In the higher education sector, the Access, A+ and Bright Flight scholarships each received full funding, and money was also allocated to allow for a 5.5% increase for state universities’ core budgets.

In a separate bill funded with federal American Rescue Plan Act funds, $104.5 million was allocated for further development of MU’s NextGen Precision Health Institute. The research facility, which opened in October, is dedicated to medical technologies tailored to each patient based on factors such as genetics and lifestyle. Each public university in the state would get its top priority capital project.

Still, some House members felt more money could be going to the state’s public colleges and universities.

“This is a safe place to invest our dollars in the future of our state,” said Rep. Peter Merideth, D-St. Louis. “In growing our workforce and saying we, as a state, prioritize higher education, prioritize workforce development.”

More than $10 billion was allocated to K-12 schools, but Democrats noted the budget fails to fund the teacher pay raise proposed by the governor. Gov. Mike Parson proposed a $21.8 million program that would match local school district funds to hire and retain teachers, along with raising their base salary to $38,000 per year.

Rep. Maggie Nurrenbern, D-Kansas City, said the bill underfunds school transportation, which she called “our most basic obligation to schools.” About $114 million is allocated to school transportation costs.

She and other Democrats raised alarm at the growing number of school districts across Missouri that have opted to implement four-day weeks — decisions they say are due to districts’ inability to fund the traditional five-day week. They noted the trend causes problems for parents coordinating child care, disproportionately takes women out of the workforce, and puts strains on teachers who must still meet certain academic standards.

But the main subject of debate was the general revenue surplus. Republicans advocated for saving the money.

“A hungry nation has but one problem. A full nation has many,” said Rep. Rusty Black, R-Chillicothe, who chairs the Appropriations Subcommittee on Education. “We understand we’re a full nation, aren’t we? We have so much money that we’re talking about that we’ve created problems, almost, with these additional funds.”

Referencing Black’s statement, Merideth said the surplus should be put toward addressing equity gaps and longstanding problems.

“We still have a lot of hungry individuals and a lot of hungry institutions in our state that we’ve been starving for the last couple decades,” he said. “The actual end result of this funding approach is less equitable funding.”

The bills are now headed to the Senate, where leadership said it’s likely there will be negotiations to spend at least some of the surplus.

“I certainly agree with the idea that we’re definitely not going to spend every dollar,” said Senate Majority Leader Caleb Rowden, R-Columbia. “I do not think we will leave $1.8 billion … I think we’ll find a good, reasonable middle ground.”

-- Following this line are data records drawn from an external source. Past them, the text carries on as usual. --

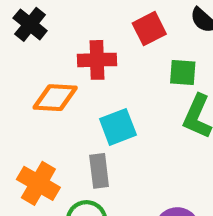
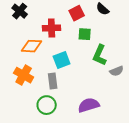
green square: (183, 73) -> (85, 34), moved
orange cross: (38, 183) -> (24, 75), moved

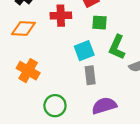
orange diamond: (32, 46) -> (23, 28), moved
cyan square: (62, 60) -> (84, 51), moved
gray rectangle: (53, 81) -> (90, 75), moved

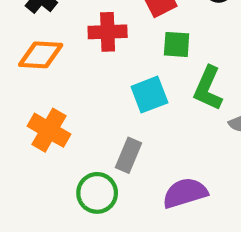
gray rectangle: (90, 75) -> (128, 155), moved, turned 30

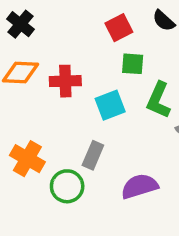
red cross: (108, 32) -> (65, 81), moved
orange cross: (49, 130) -> (27, 159), moved

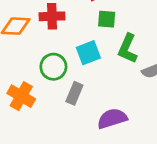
red cross: (65, 81) -> (52, 16), moved
green circle: (67, 186) -> (53, 67), moved

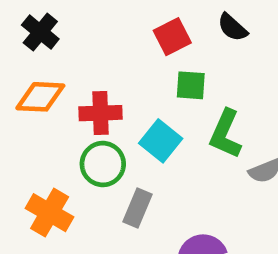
red cross: (52, 16) -> (100, 113), moved
cyan square: (88, 53) -> (161, 141), turned -30

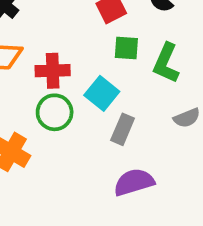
green L-shape: (225, 134) -> (166, 63), moved
gray rectangle: (138, 208) -> (123, 129), moved

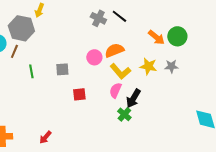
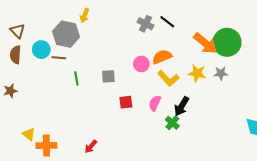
green circle: (177, 36) -> (227, 42), size x1.4
orange arrow: (156, 37) -> (205, 43), size x1.4
brown line: (14, 51) -> (59, 58), turned 72
pink semicircle: (115, 90) -> (155, 103), moved

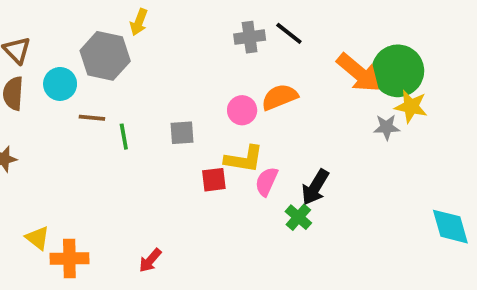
gray cross: (146, 24) -> (250, 37), turned -35
brown line: (59, 58) -> (92, 118), moved
yellow star: (197, 73) -> (411, 106), moved
yellow L-shape: (168, 78) -> (244, 159), moved, turned -40

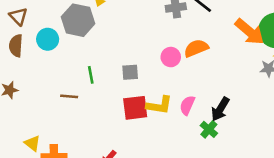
brown line: (92, 118) -> (69, 96), moved
yellow L-shape: (244, 159) -> (159, 105), moved
red square: (214, 180) -> (135, 108), moved, size x1.5

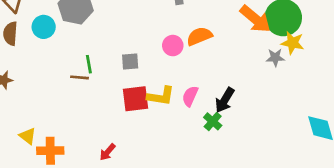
brown line: (69, 96) -> (80, 77), moved

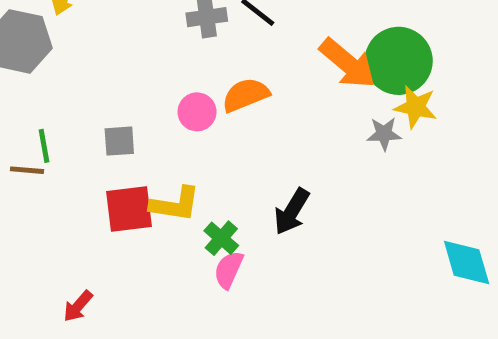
pink semicircle: (190, 96) -> (229, 270), moved
green cross: (213, 121) -> (221, 238), moved

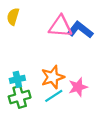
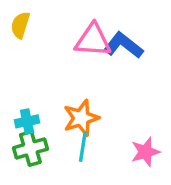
pink star: (78, 87) -> (145, 152), moved
cyan line: (54, 96) -> (83, 147), turned -48

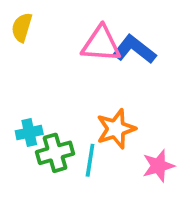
orange star: (81, 118) -> (116, 129), moved
green cross: (30, 148) -> (55, 153), moved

Republican and Democratic leaders in the Senate expressed desires to fund the governor’s proposed pay raise for teachers.

“If we’re going to ask as much as what we ask of our teachers and have a job that requires such passion, they shouldn’t be buying school supplies for their kids out of their own pockets. We should be providing them with a living wage,” said Senate Minority Leader John Rizzo, D-Independence.

Rizzo also criticized the House for not passing the budget sooner. The budget is required to pass through both chambers by May 6, according to the Missouri Constitution.

“This is way too late in the game,” he said. “We’re going to be really butting up against that constitutional deadline. I just don’t understand the process by which politically, constitutionally, ethically, why they’re dragging their feet.”